Sono una ventina le impronte digitali trovate nel covo di vicolo San Vito, a Campobello di Mazara, in cui il boss Matteo Messina Denaro ha trascorso gli ultimi anni di latitanza. I carabinieri, al termine di un lungo lavoro cominciato dopo la scoperta dell’appartamento poche ore dopo la cattura del padrino, hanno isolato le tracce di circa venti persone. Alcune avrebbero frequentato il covo, mentre altre avrebbero lasciato le impronte su alcuni oggetti.

La scoperta

Come Martina Gentile, la figlia della maestra Laura Bonafede, amante storica del boss, le cui tracce sono state trovate su uno dei dvd presenti nel nascondiglio. La Gentile è ai domiciliari dalla scorsa settimana con l’accusa di favoreggiamento e procurata inosservanza della pena aggravate.

Oltre a smistare la corrispondenza del padrino, l’avrebbe incontrato in latitanza. Gli investigatori, coordinati dalla Procura di Palermo, stanno cercando di capire se la ragazza, madre di una bambina di tre anni, abbia per conto del boss svolto “missioni” a Palermo. Dalle indagini è emerso che la donna sarebbe più volte andata nel capoluogo fingendo al lavoro di stare male. Gli inquirenti, che tentano di ricostruire gli anni di latitanza del capomafia, che si sarebbe nascosto a Campobello dal 2017, sono ora al lavoro per identificare tutti quelli che sono passati per il covo o hanno avuto contatti con Matteo Messina Denaro. Il latitante- emergerebbe dagli accertamenti – avrebbe condotto per anni una vita quasi normale: frequentando persone, uscendo e viaggiando anche fuori dalla Sicilia.

La versione di Luppino

Ha chiesto di essere sentito dal gip all’udienza preliminare che lo vede imputato di associazione mafiosa Giovanni Luppino, l’imprenditore arrestato insieme a Messina Denaro il 16 gennaio scorso e accusato, tra l’altro, di aver fatto da autista al capomafia. L’imputato inizialmente aveva detto di non sapere che l’uomo accompagnato alla clinica Maddalena per le terapie il giorno del blitz fosse il latitante. Il padrino gli avrebbe dato un nome falso e gli avrebbe chiesto un passaggio.

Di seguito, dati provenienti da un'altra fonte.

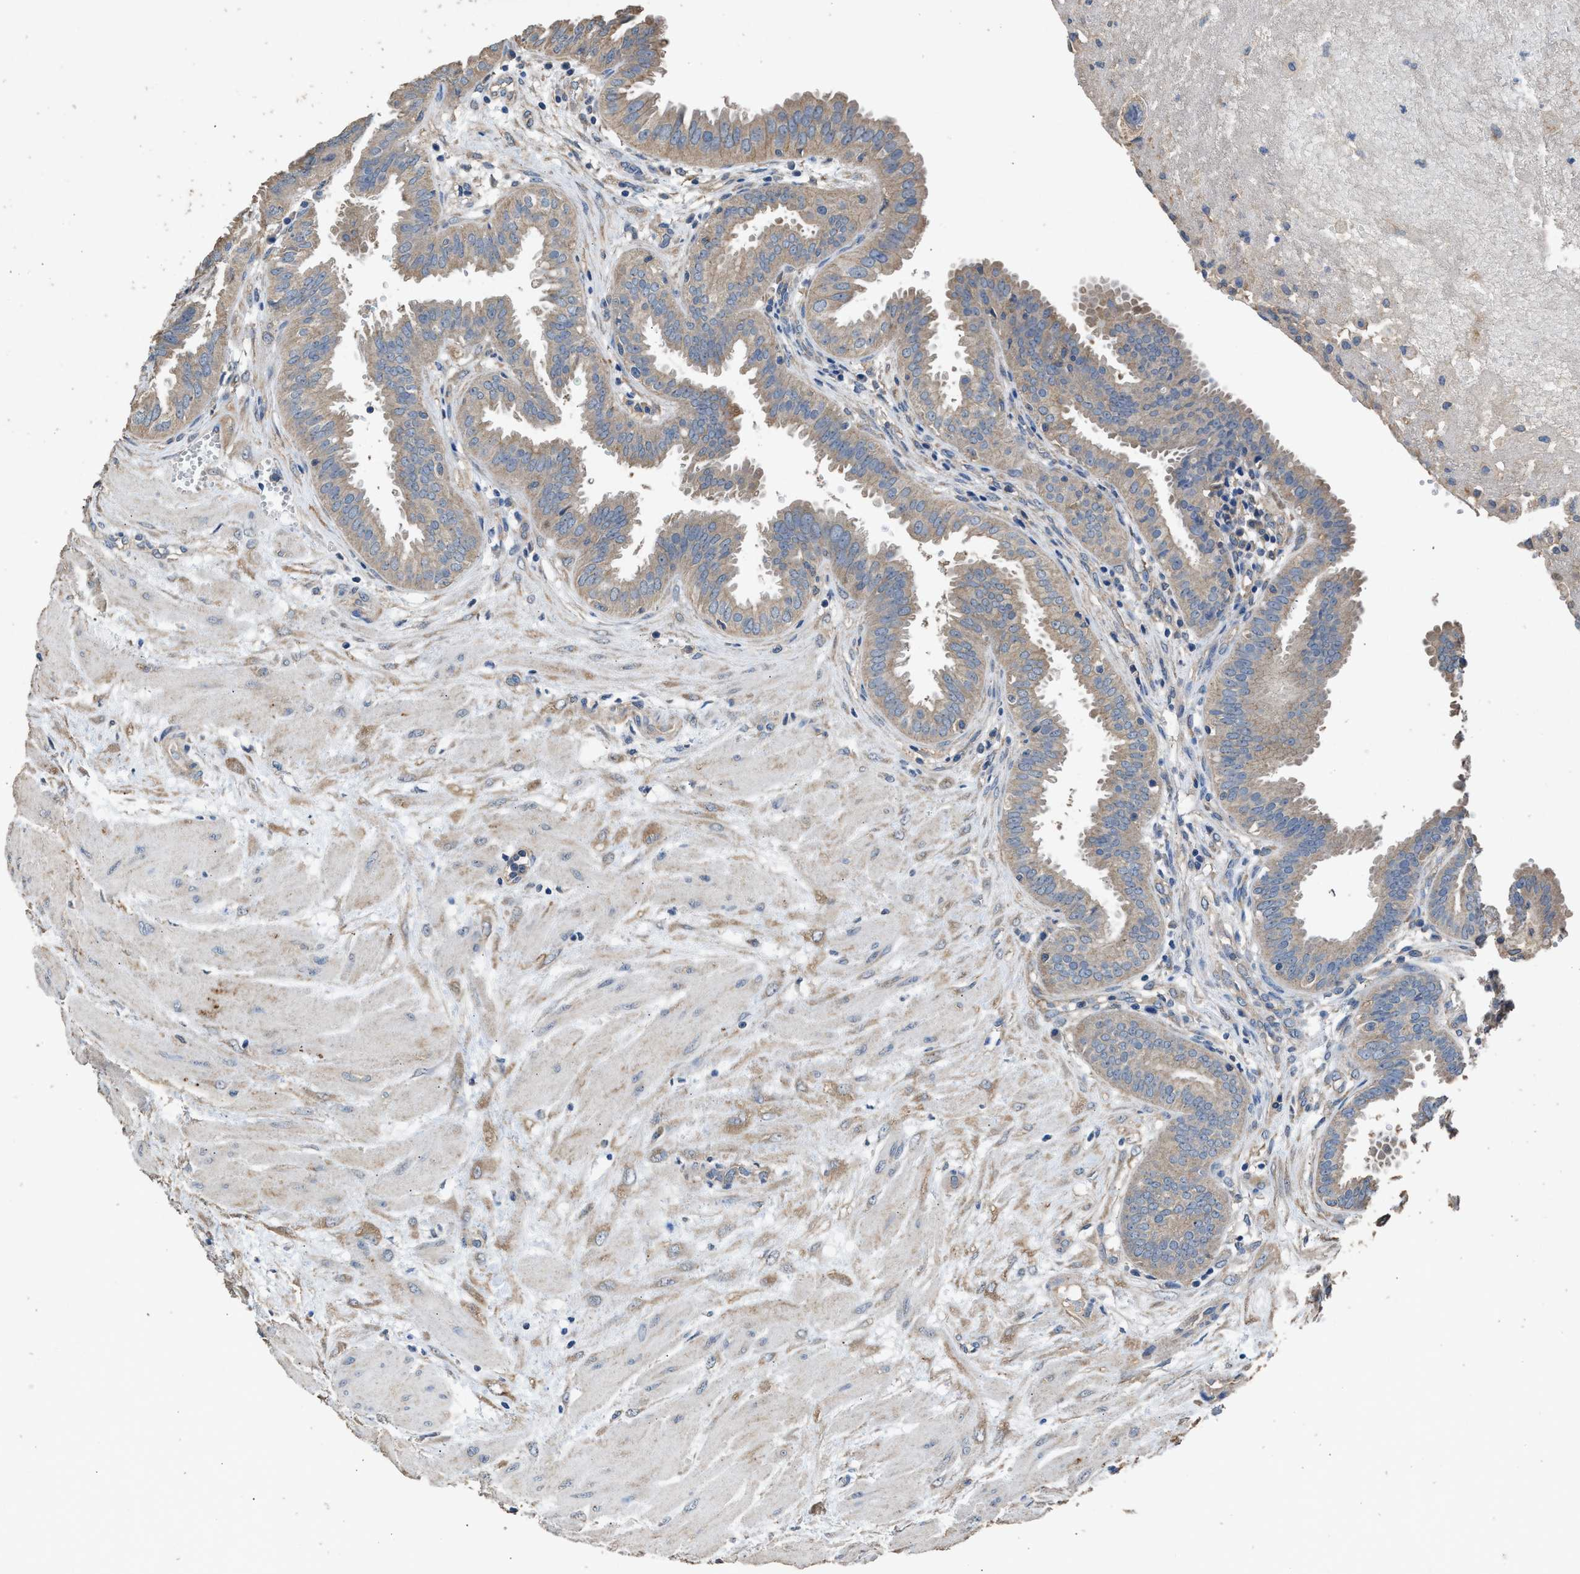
{"staining": {"intensity": "weak", "quantity": "25%-75%", "location": "cytoplasmic/membranous"}, "tissue": "fallopian tube", "cell_type": "Glandular cells", "image_type": "normal", "snomed": [{"axis": "morphology", "description": "Normal tissue, NOS"}, {"axis": "topography", "description": "Fallopian tube"}, {"axis": "topography", "description": "Placenta"}], "caption": "Weak cytoplasmic/membranous staining for a protein is identified in about 25%-75% of glandular cells of normal fallopian tube using IHC.", "gene": "ITSN1", "patient": {"sex": "female", "age": 32}}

Una versione smentita dalle indagini che oggi Luppino ha parzialmente modificato. “Andrea Bonafede, mio compaesano che non frequentavo abitualmente nel 2020 mi presentò un uomo sostenendo che fosse suo cugino e chiedendomi di accompagnarlo a Palermo per delle cure”, ha detto ai pm Piero Padova e Gianluca De Leo. Un giorno, però, il passeggero, conosciuto col nome di Francesco, si sentì male durante uno dei viaggi per il capoluogo e all’invito di Luppino di andare in ospedale avrebbe detto: “Portami a casa, sono Messina Denaro non posso andare in ospedale”. Da allora “per ragioni umanitarie”, sapendo che il boss era gravemente malato, l’imputato l’avrebbe continuato ad accompagnare alle terapie. Il padrino gli avrebbe di volta in volta lasciato nella cassetta delle poste un biglietto con l’orario dell’appuntamento successivo.

Lo scetticismo degli inquirenti

Una versione che, per gli inquirenti, fa acqua da più parti. Luppino ha negato di aver rapporti di frequentazione con Bonafede e con la cugina Laura, altra favoreggiatrice del boss, ma gli investigatori hanno scoperto che la donna ha battezzato i figli dell’imprenditore. Le indagini, inoltre, hanno accertato che Luppino, prima delle manette, avrebbe chiesto denaro ad alcuni imprenditori dicendo che era un emissario del padrino di Castelvetrano e che i soldi erano destinati al boss. Circostanza confermata dai testimoni a cui l’autista del capomafia aveva chiesto le somme che hanno negato però di aver pagato. Dalle analisi delle celle telefoniche di Luppino risulta, inoltre, che questi avrebbe portato il capomafia in clinica per ben 50 volte in due anni.